Sonntag, 13. September 2015

Auf den Spuren der Humpis - Tag 0

Tag 0, Stunde 0: Jetzt geht es los. Endlich. Ich sitze im Zug von Tübingen nach Ravensburg. Mit meinem Rucksack - 15 Kilo geballtes Abenteuer. 2 Stunden Zeit, um die letzten Tage Revue passieren zu lassen und Kraft zu sammeln für die nächsten drei Wochen. Ein riesiges Abenteuer. Bei dem noch so vieles offen ist. Wie kommen wir von A nach B? Wo werden wir schlafen? All das wird sich zeigen, mit der Zeit. Aber jetzt erstmal nach Ravensburg, zum Startpunkt unserer Reise. In Aulendorf kommt Friederike dazu, wir werden die nächsten drei Wochen zusammen verbringen. Auch das wird spannend. Gemeinsam auf den Spuren der Humpis und der Großen Ravensburger Handelsgesellschaft. Nach so vielen Wochen Planen, Hoffen, Bangen. Haben wir an alles gedacht? Haben wir alles gut überdacht? Auf was haben wir uns da eingelassen? Viel Freude, aber auch ein bisschen Zweifel. Was sollen wir uns ansehen an unseren Stationen? Was wollen wir, können wir zeigen? Was können wir überhaupt leisten auf unserer Reise? Eine historische Aufarbeitung? Einen Roadtrip? Wie viele Spuren werden wir wirklich finden? Abseits der Altstadt-Postkarten-Motive. Enge Gassen, Touristen-Kitsch. Oder ist es genau das, was wir zeigen sollten?
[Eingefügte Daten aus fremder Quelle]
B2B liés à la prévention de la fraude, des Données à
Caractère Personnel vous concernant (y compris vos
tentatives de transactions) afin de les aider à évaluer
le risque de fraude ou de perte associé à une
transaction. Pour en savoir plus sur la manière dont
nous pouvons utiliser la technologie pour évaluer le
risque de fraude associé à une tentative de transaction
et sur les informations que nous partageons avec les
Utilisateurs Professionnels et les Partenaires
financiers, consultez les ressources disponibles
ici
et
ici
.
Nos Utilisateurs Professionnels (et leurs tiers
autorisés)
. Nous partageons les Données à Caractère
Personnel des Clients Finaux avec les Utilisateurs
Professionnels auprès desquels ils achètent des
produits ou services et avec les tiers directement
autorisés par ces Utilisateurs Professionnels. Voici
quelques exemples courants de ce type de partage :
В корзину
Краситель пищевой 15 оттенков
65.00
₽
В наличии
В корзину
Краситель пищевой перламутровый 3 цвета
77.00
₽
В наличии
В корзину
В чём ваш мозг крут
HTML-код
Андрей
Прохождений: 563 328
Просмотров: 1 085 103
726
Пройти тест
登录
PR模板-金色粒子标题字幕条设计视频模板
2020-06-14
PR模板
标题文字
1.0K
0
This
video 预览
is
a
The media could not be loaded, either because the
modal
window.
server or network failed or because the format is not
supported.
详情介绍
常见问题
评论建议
Das, was letztlich geblieben ist, erhalten seit 500 Jahren. Auf den Spuren der Humpis. Ein funktionierendes Handelsnetz zwischen Nord- und Südeuropa. Was haben die Kaufleute damals gesehen? Eben diese Gebäude, die wir auch heute noch in manchen mittelalterlichen Altstädten bewundern können. Kathedralen, Plätze, Brücken, Herrenhäuser. Wir werden sehen, was uns auf unserer Reise alles begegnen wird und mit welchen Widrigkeiten wir zu kämpfen haben werden. Ein Abenteuer wird es in jedem Fall. Von Ravensburg nach Barcelona - na dann mal los... Anne

Auf den Spuren der Humpis - von Ravensburg nach Barcelona


Die Fugger aus Augsburg, die kennt man. Aber die Große Ravensburger Handelsgesellschaft? Die kennen nur die Wenigsten. Dabei war die Gesellschaft eines der bedeutendsten europäischen Handelsunternehmen des Spätmittelalters. Zwischen 1380 und 1530 exportierte sie Leinwand, Metalle, Felle und Leder ins gesamte mittelalterliche Europa. Mit Standorten in Italien, Spanien, Frankreich, der Schweiz, den Niederlanden oder England. Importiert wurden vor allem Gewürze, südländische Früchte und Edelsteine. Koralle und Safran lockten die Kaufleute Humpis, Muntprat und Mötteli der Großen Ravensburger Handelsgesellschaft in der zweiten Hälfte des 14. Jahrhunderts nach Barcelona. Das dokumentiert auch die Ausstellung “Die Humpis in Barcelona” im Museum Humpis­Quartier in Ravensburg. Der Weg nach Barcelona war lang und beschwerlich. Für die Reise brauchten die Kaufleute im späten Mittelalter zwischen 30 und 40 Tagen. Welche Orte lagen entlang der Handelsstraßen? Wo konnte man übernachten? Welche Zölle waren zu bezahlen? Welche Transporteure zuverlässig? Derlei Informationen waren wertvoll für die Gesellschaft. Heutzutage setzen wir uns ins Flugzeug und sind innerhalb kürzester Zeit an Orten auf der ganzen Welt. Ohne Komplikationen. Anne Täschner und Friederike Luithle, zwei Studentinnen der Medienwissenschaft an der Uni Tübingen, machen sich auf den Weg von Ravensburg nach Barcelona, auf den Spuren der Großen Ravensburger Handelsgesellschaft. Zu Fuß, mit dem Auto, mit Bus oder Bahn.Sie begeben sich auf Spurensuche von Ravensburg über Konstanz, Bern, Genf, Lyon, Avignon und Perpignan bis nach Barcelona. Was haben die Kaufleute auf ihrer Reise erlebt? Wie wurde damals Handel betrieben, wie heute? Wo haben die Handelsleute damals übernachtet, wie können wir heute reisen?